The Queensland government has announced it will build a new underground for the city, which is estimated to cost $3 billion less than previous plans.

A train and bus tunnel will be built under the Brisbane River as the Newman government’s cut-price alternative to the defunct Cross River Rail project.

The $5 billion Brisbane underground will link Dutton Park and Bowen Hills by a 5.4-kilometre tunnel by 2021.

New stations will be built at Woolloongabba, to service sports fans, and Roma Street and George Street in the city, to service the new government precinct and the university.

The world’s biggest boring machine will dig a 15-metre-wide tunnel to fit two train lines in the lower section and two bus lanes in the upper section.

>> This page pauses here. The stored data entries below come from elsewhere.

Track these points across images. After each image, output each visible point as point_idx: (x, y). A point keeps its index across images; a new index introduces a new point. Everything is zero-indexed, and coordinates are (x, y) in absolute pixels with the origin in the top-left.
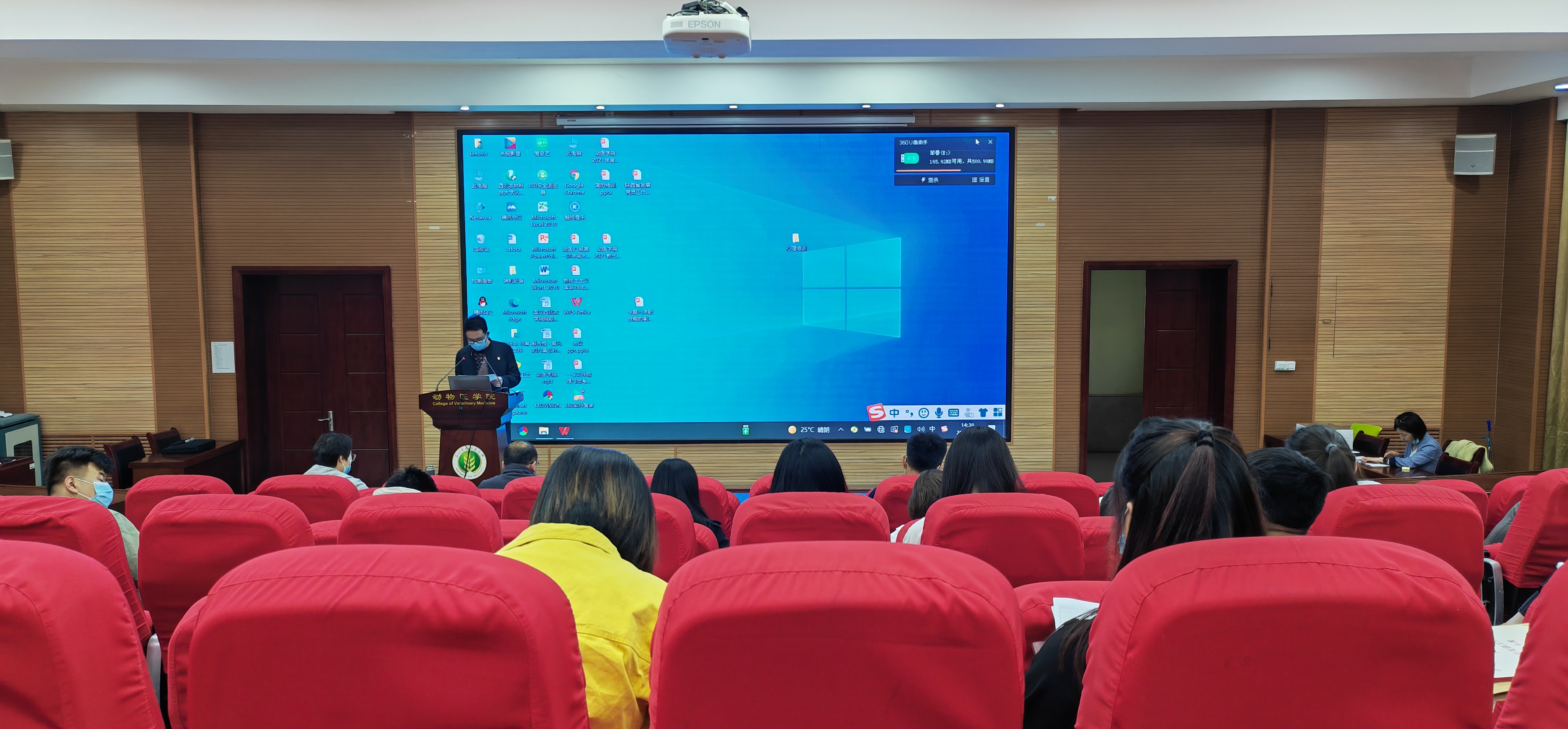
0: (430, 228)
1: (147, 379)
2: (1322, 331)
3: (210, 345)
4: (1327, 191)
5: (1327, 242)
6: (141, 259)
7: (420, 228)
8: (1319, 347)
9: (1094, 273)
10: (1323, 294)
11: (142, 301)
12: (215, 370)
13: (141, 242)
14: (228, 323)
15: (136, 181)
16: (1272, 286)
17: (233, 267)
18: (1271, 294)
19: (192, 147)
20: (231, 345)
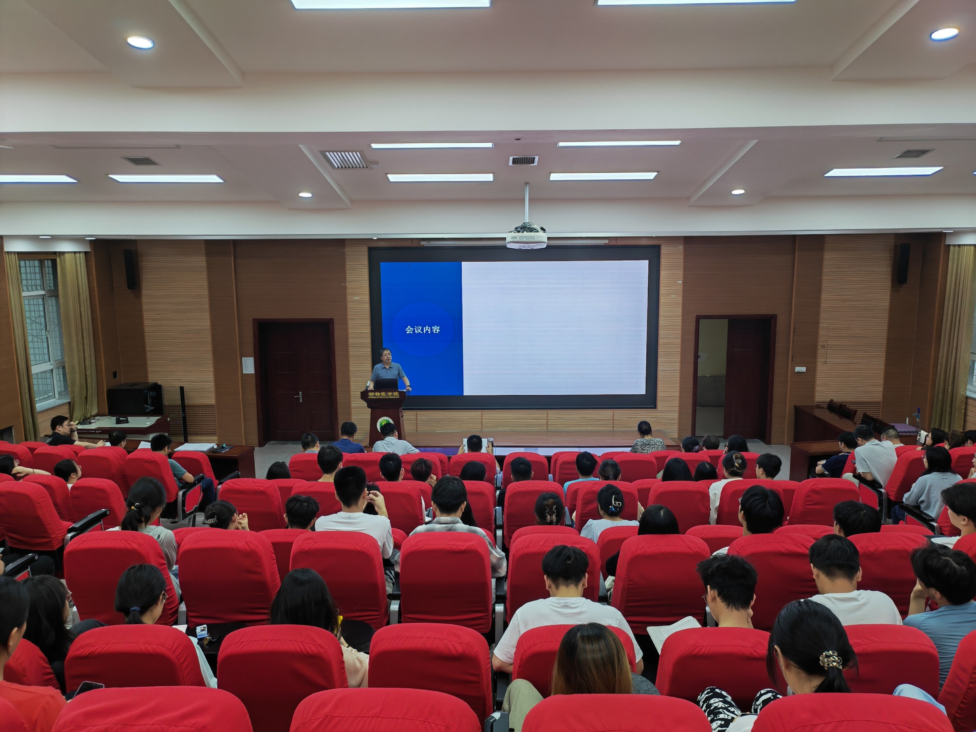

The project aims to double the city’s train capacity across the river to 48 an hour, remove 200 buses off-inner city streets and get people to work from Beenleigh to the city 14 minutes faster.

Premier Campbell Newman says the project is $3 billion cheaper than Labor’s doomed Cross River Rail project and the council’s Suburbs to City bus link.

Savings were made by boring one tunnel instead of two, taking an inner-city route that is easier to dig, and dumping plans for a Dutton Park station, which required the resumption of 108 properties.

The need for more trains across the river was flagged as far back as 2005, when the former Labor government was warned the Merivale Bridge would hit capacity in 2016.

Projects failed to get up, but Premier Campbell Newman insists his government will follow through.

“I hope I can convey how excited I am,” he said.

“There’s been too much conversation in the past.”

When asked if the state could afford the project, Mr Newman gladly deferred to his treasurer.

Tim Nicholls says Projects Queensland will turn to the private sector to help build the project.

Direct funding from the Commonwealth isn’t expected, but it could be offering private investors a government guarantee to reduce risk.

Infrastructure bonds could also be issued, Mr Nicholls said.

“I’m confident that the finance can be found,” he said.

“We wouldn’t be doing anything to imperil the state’s credit rating.

“There is an appetite in the market for helping government deliver these sorts of projects.”

Opposition Leader Annastacia Palaszczuk expects a cost blow out because of the size of the tunnel and questions whether there would be asset sales or more service cuts.

“It absolutely astounds me that they don’t have the funding details for the proposal,” she said.

“They haven’t said where the money is coming from and I’m very concerned this means one thing, asset sales.”